Cette dernière n’en revient tout simplement pas de l’ampleur qu’a prise cette affaire. À un point tel qu’elle craint d’être ciblée en raison de son chien. «J’ai quasiment peur de sortir avec mon chien. J’ai peur que les gens voient où je reste, ça en est rendu là», a dit la jeune femme qui travaille dans une clinique vétérinaire.
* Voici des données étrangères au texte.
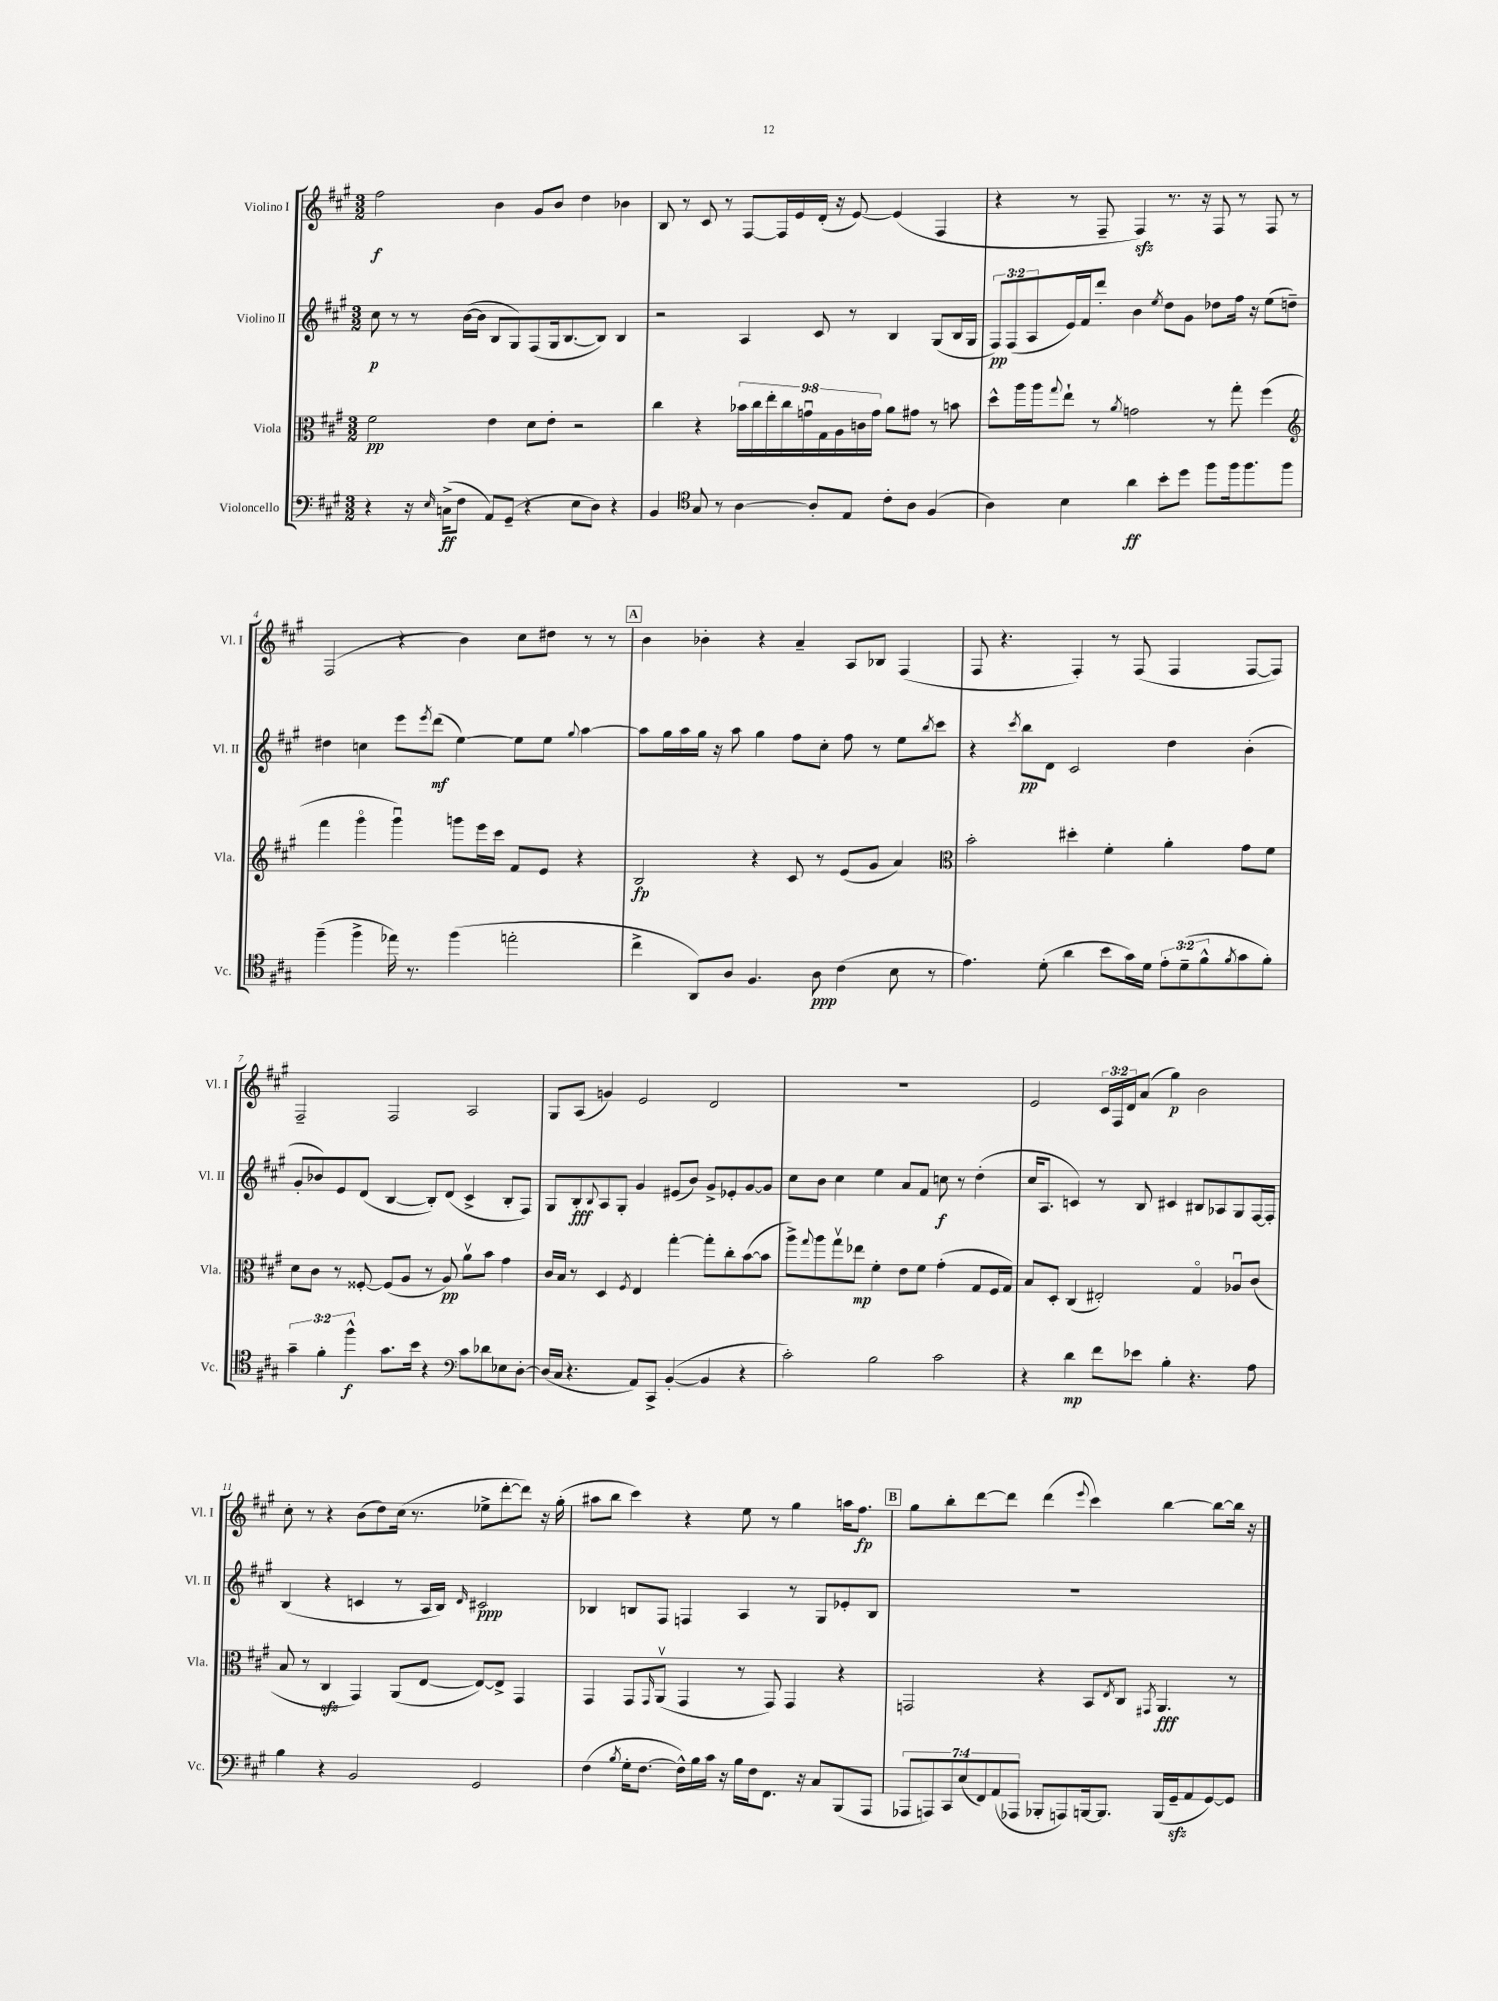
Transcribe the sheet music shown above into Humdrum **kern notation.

**kern	**kern	**kern	**kern
*staff4	*staff3	*staff2	*staff1
*clefF4	*clefC3	*clefG2	*clefG2
*k[f#c#g#]	*k[f#c#g#]	*k[f#c#g#]	*k[f#c#g#]
*M3/2	*M3/2	*M3/2	*M3/2
4r	2f#	8cc#	2ff#
.	.	8r	.
16r	.	8r	.
16qqE	.	.	.
(16C^	.	.	.
8F#	.	([16b	.
.	.	16b]	.
8AA)	4e	8B	4b
(8GG#~	.	8G#)	.
4r	8d	(8F#	8g#
.	8e'	16G#	8b
.	.	[8.B	.
8E	2r	.	4dd
8D)	.	8B])	.
4r	.	4B	4b-
=	=	=	=
4BB	4cc#	2r	8B
.	.	.	8r
*clefC4	*	*	*
8G#	4r	.	8c#
8r	.	.	8r
[4A	18b-	4A	[8F#
.	18cc#	.	.
.	18ee'	.	.
.	.	.	16F#]
.	18cc#	.	.
.	.	.	16e
.	18gu	.	.
8A']	.	8c#	(16d'
.	18G#	.	.
.	.	.	16r
.	18A	.	.
8E	.	8r	[8e)
.	18c	.	.
.	18g	.	.
8c#'	8a	4B	(4e]
8A	8g#	.	.
(4F#	8r	(8G#	4F#
.	8b	16B	.
.	.	16G#	.
=	=	=	=
4A)	8dd^^	12F#)	4r
.	.	(12F#	.
.	16aa	.	.
.	.	12A	.
.	16aa	.	.
.	8qqgg#	.	.
4B	8ee`	16e)	8r
.	.	16f#	.
.	8r	8ddd'	8F#~
.	8qa	.	.
4a	2g	4b	4F#)
.	.	8qee	.
8b'	.	8dd	8.r
8dd	.	8g#	.
.	.	.	16r
8ff#	8r	8dd-	8F#
16ff#	8gg#'	16ff#	8r
8.ff#	.	16r	.
.	(4ff#	(8ee	8F#
8ff#	.	8dd~)	8r
=	=	=	=
*	*clefG2	*	*
(4ff#~	4fff#	4dd#	(2F#
4ff#^	4ggg#o	4cc	.
16ee-)	4ggg#u)	8eee	4r
8.r	.	.	.
.	.	8qeee	.
.	.	(8ddd	.
(4ff#	8ggg	[4ee)	4b)
.	16eee	.	.
.	16ccc#	.	.
2ee'	8f#	8ee]	8cc#
.	8e	8ee	8dd#
.	.	8qqgg#	.
.	4r	[4aa	8r
.	.	.	8r
=	=	=	=
4cc#^	2B	8aa]	4b
.	.	16gg#	.
.	.	16aa	.
8AA)	.	16gg#	4b-'
.	.	16r	.
8A	.	8aa	.
4.F#	4r	4gg#	4r
.	8c#	8ff#	4a~
8A	8r	8cc#'	.
(4c#	(8e	8ff#	8A
.	8g#	8r	8B-
8B	4a)	8ee	(4F#
.	.	8qbb	.
8r	.	8ccc#	.
=	=	=	=
*	*clefC3	*	*
4.e)	2b'	4r	8F#
.	.	.	4.r
.	.	8qccc#	.
.	.	8bb	.
(8d'	.	8d	.
4a	4dd#'	2c#	4F#')
8b	4f#'	.	8r
16g#)	.	.	(8F#
16d	.	.	.
12e'	4a'	4dd	4F#
(12d~	.	.	.
12f#^^	.	.	.
8qf#	.	.	.
8g#	8g#	(4b'	[8F#
8f#')	8f#	.	8F#])
=	=	=	=
6g#~	8d	8g#'	2F#~
.	8c#	8b-)	.
6f#'	.	.	.
.	8r	8e	.
6ff#^^	.	.	.
.	[8F##'	(8d	.
8.g#	(8F##]	[4B	2F#
.	8A	.	.
16b	.	.	.
4r	8r	8B'])	.
.	8A)	(8d	.
*clefF4	*	*	*
8c#	8av	4c#^	2A
8d-	8b	.	.
8E-	4g#	8B'	.
[8D'	.	8F#)	.
=	=	=	=
(16D]	16c#	8G#	8G#
16C#	16B	.	.
4.r	8r	8B'	(8A
.	.	8qqB	.
.	4D	8A	4g)
.	.	8G#'	.
.	8qF#	.	.
8AA)	4E	4g#	2e
8CC#^	.	.	.
([4BB'	[4gg#'	(8e#	.
.	.	8b)	.
4BB]	8gg#']	8g#^	2d
.	8cc#'	8e-'	.
4r	([8b	[8g#	.
.	8b]	8g#]	.
=	=	=	=
2c#')	8aa^)	8cc#	1.r
.	8qqgg#	.	.
.	8aa	8b	.
.	8gg#v	4cc#	.
.	8ee-	.	.
2B	4f#'	4ee	.
.	8e	8a	.
.	8f#	8f#	.
2c#	(4g#'	8cc	.
.	.	8r	.
.	8G#	(4dd'	.
.	16F#	.	.
.	16G#)	.	.
=	=	=	=
4r	8B	16cc#	2e
.	.	8.A	.
.	8D'	.	.
4d	(4C#	4c)	.
8f#	2E#')	8r	24c#
.	.	.	24F#
.	.	.	24d
8e-	.	8B	(8a
4B'	.	4c#	4gg#)
4.r	4G#o	8B#	2b
.	.	8A-	.
.	8A-u	8G#	.
8A	(8c#	[16F#	.
.	.	16F#']	.
=	=	=	=
4B	8B	(4B	8cc#'
.	8r	.	8r
4r	4C#	4r	4r
2BB	4GG#)	4c	(8b
.	.	.	8dd)
.	(8AA	8r	(16cc#
.	.	.	8.r
.	[8E	16A	.
.	.	16B)	.
.	.	16qqd	.
2GG#	8E_)	2c#	8ee-^
.	8E^]	.	[8ddd'
.	4GG#	.	8ddd])
.	.	.	16r
.	.	.	(16gg#'
=	=	=	=
(4F#	4GG#	4B-	8aa#
.	.	.	8bb
8qB	.	.	.
16G#'	8GG#	8B	4ccc#)
[8.F#	.	.	.
.	16qqGG#	.	.
.	(8AAv	8F#	.
16F#^^])	4GG#	4F	4r
16B	.	.	.
16c#	.	.	.
16r	.	.	.
16B	8r	4A	8ee
16F#	.	.	.
8.FF#	8GG#)	.	8r
.	4GG#	8r	4gg#
16r	.	.	.
8C#	.	8G#	.
(8BBB	4r	8e-'	16aa
.	.	.	8.ff#
8AAA	.	8B	.
=	=	=	=
14AAA-	2GG	1.r	8gg#
14AAA)	.	.	.
.	.	.	8bb'
14CC#	.	.	.
(14E	.	.	.
.	.	.	[8ddd
14FF#)	.	.	.
(14AA	.	.	.
.	.	.	8ddd]
14AAA-	.	.	.
8BBB-'	4r	.	(4ddd
8AAA)	.	.	.
.	.	.	8qqeee
[16BBB	8BB	.	4ccc#)
8.BBB]	.	.	.
.	8qE	.	.
.	8C#	.	.
.	8qGG#	.	.
(16BBB	4.AA	.	[4bb
16GG#~	.	.	.
8AA	.	.	.
[8GG#)	.	.	8bb_
8GG#]	8r	.	16bb]
.	.	.	16r
==	==	==	==
*-	*-	*-	*-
L’instigateur de l’événement, Parker Caron, insistait pour venir de Montréal afin d’organiser sa manifestation à Québec. «C’est en réponse à la première sortie sur vidéo de Régis Labeaume et à la décision du gouvernement provincial. Je voulais faire ça devant l’Assemblée nationale», a souligné M. Caron. Et des gens de partout ont répondu à son appel, venant notamment de Valleyfield et Châteauguay pour le rassemblement.

Pas contre les règles

Les gens rencontrés sur place ne se disent pas contre une certaine réglementation pour encadrer les chiens pouvant être dangereux. Ils ne croient toutefois pas qu’une interdiction complète soit la solution. Tous sont pour la stérilisation, la laisse obligatoire et autres mesures proposées par le gouvernement. «C’était le temps qu’il y ait un encadrement», a clamé Mélissa Nadeau.

Mais il ne faut pas aller trop loin, précisent les manifestants. «Il faut qu’ils arrêtent de penser qu’il y a d’un côté les chiens en général et de l’autre les pitbulls venus d’une autre planète pour manger du monde. Le plus important est d’éduquer les gens, parce que ce sont les maîtres qui dressent les chiens dangereux», croit Lise Ste-Marie.

Déçus du gouvernement

Les manifestants espèrent maintenant être entendus par le gouvernement provincial qui se trompe selon eux. Plusieurs critiquent d’ailleurs l’attitude du gouvernement Couillard dans cette affaire.

«Ils ont demandé un rapport à des experts et ils ne suivront pas les recommandations? C’est purement politique. Il y a des lois en Ontario depuis 2005 et des morsures, il y a en encore», a fait valoir Lise Ste-Marie.